Page-level text extractions:
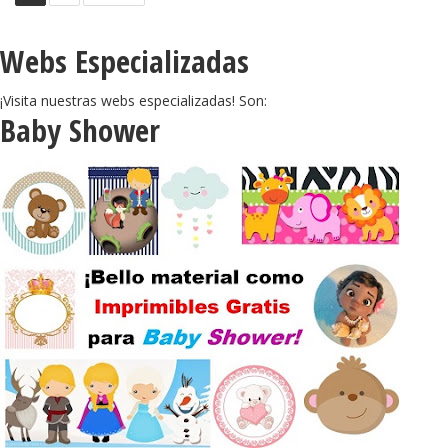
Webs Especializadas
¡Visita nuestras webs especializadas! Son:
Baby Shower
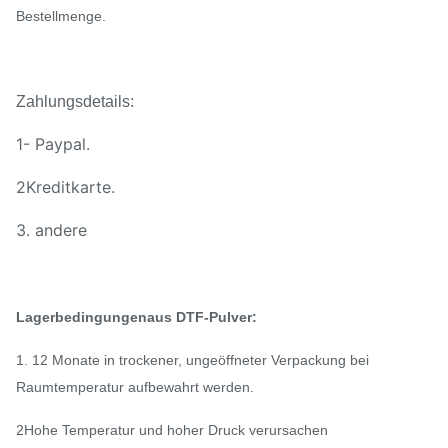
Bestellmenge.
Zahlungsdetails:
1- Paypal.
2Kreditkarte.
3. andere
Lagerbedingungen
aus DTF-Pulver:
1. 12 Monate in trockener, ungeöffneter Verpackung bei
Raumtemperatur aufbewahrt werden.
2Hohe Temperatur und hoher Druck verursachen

Your assignment — Nothing from before the line containing "Bestellmenge." should appear; copy that line and each one after it through the last line of the entries, exactly.

Exercise response —
Bestellmenge.
Zahlungsdetails:
1- Paypal.
2Kreditkarte.
3. andere
Lagerbedingungen
aus DTF-Pulver:
1. 12 Monate in trockener, ungeöffneter Verpackung bei
Raumtemperatur aufbewahrt werden.
2Hohe Temperatur und hoher Druck verursachen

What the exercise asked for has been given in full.